The construction of Selemdzha and Lower Zeya Plants cannot control the floods, but it will guarantee many critical problems in the future. The Selemdzha Dam will cause several large settlements, a section of the Baikal–Amur Mainline and regional highways disappear under water. The final water area will be about 800 km2. Violating the Russian law on specially protected nature areas, Selemdzha Reservoir will flood most of the Nora Nature Reserve, while irreparably damaging the remaining protected terrestrial ecosystems. These wetlands provide valuable habitats for at least 29 rare and protected bird species, for some of which the seasonally flooded habitats are of major regional and sometimes global importance. For example, the black stork has a uniquely high population density there, about 1 ind. per 100 km2, while the Oriental stork and the red-crowned crane use it for their northernmost nesting site.

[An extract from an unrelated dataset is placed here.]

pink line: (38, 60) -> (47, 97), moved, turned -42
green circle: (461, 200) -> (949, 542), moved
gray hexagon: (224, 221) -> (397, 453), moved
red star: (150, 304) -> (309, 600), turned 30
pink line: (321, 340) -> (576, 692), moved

Additionally, it’s the habitat of a large and isolated nesting group of the hooded crane and the only stable group of Blakiston’s fish owl in the Amur Region.

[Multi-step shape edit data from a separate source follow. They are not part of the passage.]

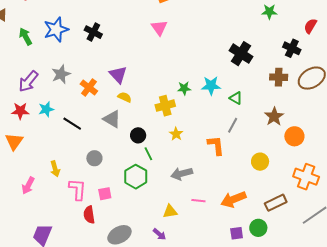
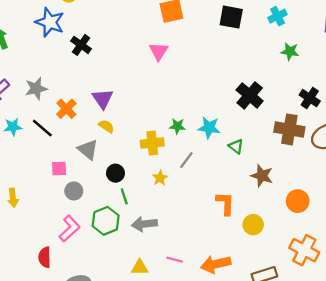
blue star: (56, 29) -> (50, 22), moved, turned 30
brown cross: (279, 77) -> (289, 129), size x1.4
brown star: (274, 117) -> (262, 176), moved, turned -30
black line: (72, 124) -> (42, 128), moved
gray line: (233, 125) -> (186, 160), moved
orange L-shape: (216, 145) -> (225, 203), moved
gray circle: (94, 158) -> (74, 191), moved
gray arrow: (182, 174) -> (144, 224), moved
pink L-shape: (77, 189) -> (70, 228), moved, turned 35
pink square: (105, 194) -> (59, 168), moved

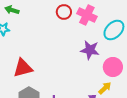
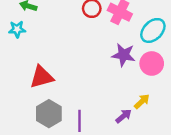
pink circle: (113, 67) -> (152, 63), moved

The future location of the Selemdzha and Lower Zeya dams, while amplifying the negative impacts of both reservoirs, will have an inevitable and severe cumulative effect on local ecosystems. First of all, this will destroy the last large migratory groups of the Siberian roe deer, contrary to the Russian law on wildlife, and cause a sharp drop in the biodiversity of the north part of the Amur Region. The Selemdzha Reservoir will make the main breeding grounds inaccessible, while the Lower Zeya Reservoir will block the paths leading roe deer to their wintering sites. Simultaneous flooding of valley biotopes in the middle reaches of the Zeya and Selemdzha Rivers will block the main ecological corridors, therefore destroying the habitats of many rare species of both animals and plants.

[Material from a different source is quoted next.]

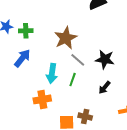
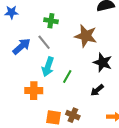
green cross: (26, 31) -> (51, 21), moved
brown star: (66, 38) -> (86, 36), moved, turned 30
gray line: (78, 60) -> (44, 42), moved

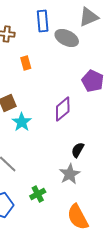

The danger of these projects has already been confirmed by expert’s researches and opinions. Thus, the Selemdzha (Dagmar) Hydroelectric Power Plant project was rejected by the USSR environmental review; the environmental hazard of the Lower Zeya Plant was proven in a report provided as part of the program “Russian Ministry of Natural Resources – United Nations Development Program/Global Environment Facility”. The optimal solution to this problem is to consider the construction of new hydroelectric facilities not as a universal measure, but as a part of the presented comprehensive program to prevent negative social consequences from floods. In the Amur Region the hydropower plants can be placed in a way that fully complies with such approach: e.g. Ekimchan (upper reaches of the Selemdzha River) and Upper Ninam (upper reaches of the Niman River, left tributary of the Bureya River) promising sites where the construction of hydroelectric plants would require the lowest social and ecological costs. An objective analysis shows that the decision to build the Selemdzha and Lower Zeya Plants meets only the departmental interests of hydro and power engineers. This one-sided approach cannot be allowed, because it will cause enormous environmental and socio-ecological damage to the region. Among other things, the positive idea of the federal authorities about effective assistance provided to the locals will be pretty much discredited. On the other hand, the choice of optimal sites and the rejection of the most environmentally hazardous ones, as well as an integrated approach to preventing the negative consequences of floods, will make it possible to take a step towards the environmentally sustainable development of the Amur Region.
Keywords: flood control, Selemdzha and Lower Zeya Hydroelectric Power Plants, environmental hazard, disrupted migrations, Siberian roe deer, rare bird species, biodiversity decline.
Funding. This work was carried out for the Water Problems Institute of the Russian Academy of Sciences, topic No. FMWZ-2022-0002 “Research of Geoecological Processes in Hydrological Land Systems, in Formation of the Quality of Surface and Ground Water, Problems of Water Resources Management and Water Use under Climate Change and Anthropogenic Impacts”, as well as for the Zeya State Nature Reserve, State Order No. 051-00007-22-00 “Dynamics of Phenomena and Processes in the Ecosystems of the Zeya Reserve and Tokinsko-Stanovoy National Park”.